Abakar Torh semble partiellement comprendre le débat posé par Lyadish Ahmed : « Je n'ai pas trop compris cette assertion qui consiste à dire que le « Tchad peut s'accommoder de ses faux diplômés, mais compétents... », Je ne partage pas cette opinion, surtout venant d'un juriste de votre gabarit. Concernant les hauts diplômés incompétents, je suis tout à fait d'accord qu'en débarrassent d'eux pour placer des personnes beaucoup plus responsables et qui ont le sens de l'autorité, mais pas ceux sans principes, ni dignité ».

Lyadish Ahmed s’explique immédiatement : « Le but étant de travailler et de bien travailler, l'important ce n'est pas le diplôme. Dans le système anglo-saxon, on apprécie votre valeur sur ce que vous savez fait et non pas sur le nombre de vos diplômes. Le système français met l'accent sur les diplômes. Du coup, beaucoup de gens ne sachant rien faire, sont tentés par l'achat de diplômes. Ceux-là, même s'ils ont des faux diplômes ils sont capables de se donner à fond dans leurs tâches. Mais que dire des hauts diplômés incompétents, c'est-à-dire ceux qui n'ont aucun parcours scolaire ni aucune compétence mais qui vont acheter des diplômes pour être nommés à des hauts postes de responsabilité ? Sur la base de leurs faux diplômes, ils occupent des postes de décision sans en avoir la compétence. Ils sont la cause des retards multiformes que connait notre pays. ».

Abakar Torh semble maintenant au clair et donne alors des explications  : « Je cerne l'analogie au système anglo-saxon par leur pragmatisme, mais nous devons reconsidérer que le diplôme est le fruit d'une longue ou courte formation (compétences logiquement). Maintenant qui aux employeurs de prendre des dispositions pour détecter les vrais grains de l'ivraie. Et aux diplômés de faire valoir leurs diplômes et non diplômés d'en faire autant, mais sans faux diplôme, qui pour moi un principe sacro-saint. Une fois, il était en Russie, pays qui organise chaque année des concours du « meilleur employé de l'année » dans différents domaines de compétences avec des critères bien définis. En effet parmi les lauréats, il s'était avéré que ceux désignés « meilleurs médecin et instituteur » étaient détenteurs des faux diplômes. Non seulement, ils étaient radiés, mais aussi remis entre les mains de la justice. »

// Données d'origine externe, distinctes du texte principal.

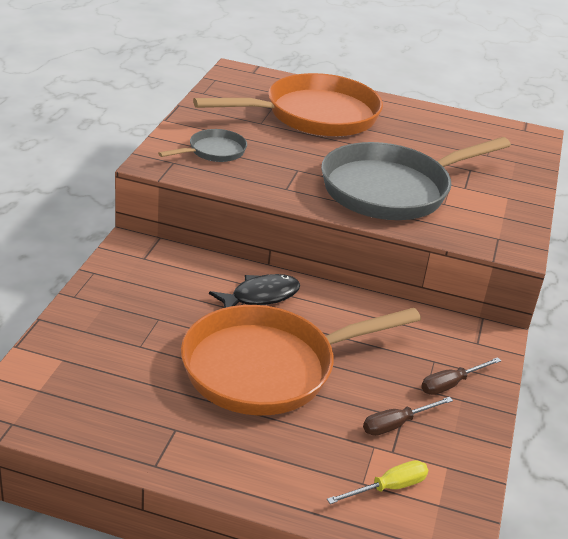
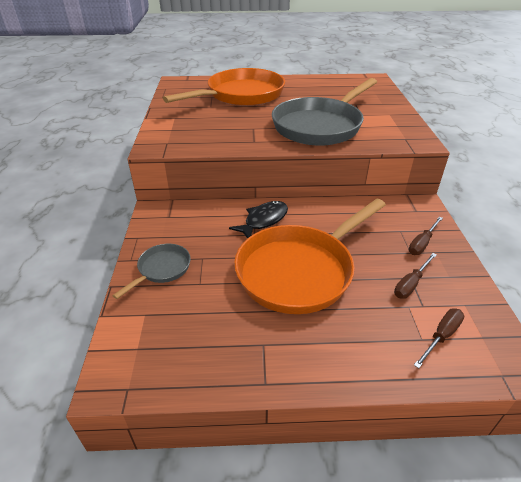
camera: 15 degrees left, 5 degrees up
grey pan [158,129,247,162] -> grey pan moved to [112,244,191,299]
yellow screwdriver [327,460,428,504] -> brown screwdriver [414,308,464,368]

Lyadish Ahmed entend bien les arguments d’Abakar Torh, et en même, il exprime quelques nuances : « Oui, dans les pays occidentaux où des compétences ne manquent pas, il est possible de se passer des faux diplômés mêmes très compétents. Mais dans un pays comme le Tchad, où 75% de la population est analphabète, la fonction publique pourra toujours faire avec des non-diplômés mais compétents. En revanche, c'est une grave erreur que de donner des postes de responsabilité et de prise de décision à des « hauts diplômés » incompétents et dont personne n'ignore comment ils ont réussi à avoir leurs hauts diplômes. Savez-vous qu'en France un président d'Université a été radié de la fonction publique parce qu'il faisait partie d'un réseau de distribution de faux diplômes aux ressortissants chinois notamment ? Rien ne dit que des Tchadiens qu'on voit gravité au sommet de certaines administrations nationales et sous-régionales n'aient pas profité de ce genre de réseau pour "décrocher" leurs diplômes ».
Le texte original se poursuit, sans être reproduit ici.